Brief> Although the entries contain pictures, write out only their text, exactly as it stands.

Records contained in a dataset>
---
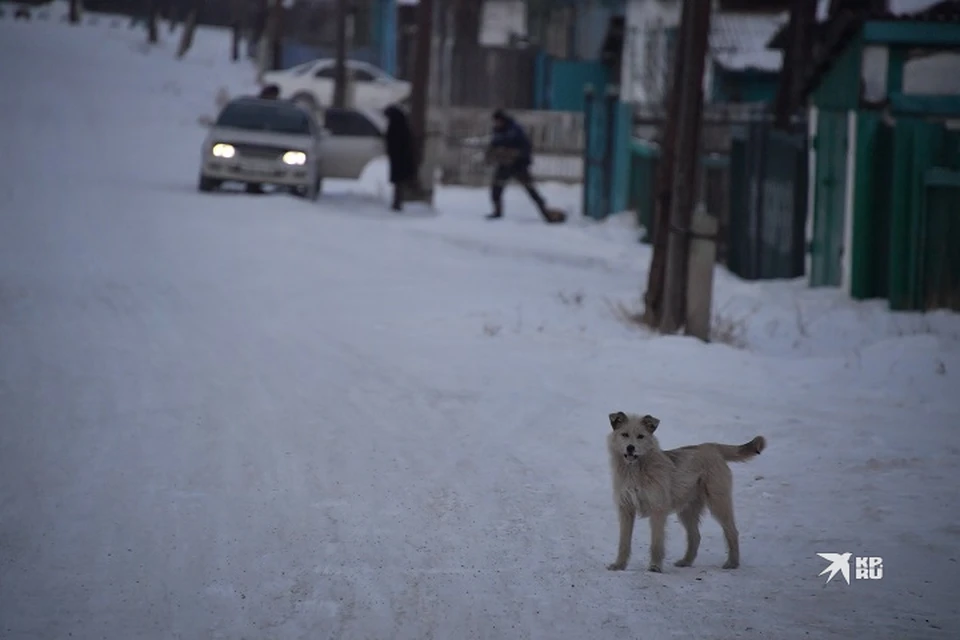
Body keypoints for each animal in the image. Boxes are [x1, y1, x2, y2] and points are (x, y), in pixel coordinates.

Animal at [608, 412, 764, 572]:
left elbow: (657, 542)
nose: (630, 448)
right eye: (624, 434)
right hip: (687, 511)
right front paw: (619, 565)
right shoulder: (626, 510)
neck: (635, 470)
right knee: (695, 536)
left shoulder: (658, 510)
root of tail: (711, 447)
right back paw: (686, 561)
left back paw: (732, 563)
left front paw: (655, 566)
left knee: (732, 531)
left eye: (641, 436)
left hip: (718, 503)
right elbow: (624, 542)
---
Reply>
Body keypoints for each animal in the image. Boxes are [x1, y1, x2, y2] and points are (x, y), in pixel coordinates.

Animal at [608, 412, 764, 572]:
left elbow: (657, 542)
nose: (630, 448)
right eye: (624, 434)
right hip: (687, 511)
right front paw: (619, 565)
right shoulder: (626, 510)
neck: (635, 470)
right knee: (695, 536)
left shoulder: (658, 510)
root of tail: (711, 447)
right back paw: (686, 561)
left back paw: (732, 563)
left front paw: (655, 566)
left knee: (732, 531)
left eye: (641, 436)
left hip: (718, 503)
right elbow: (624, 542)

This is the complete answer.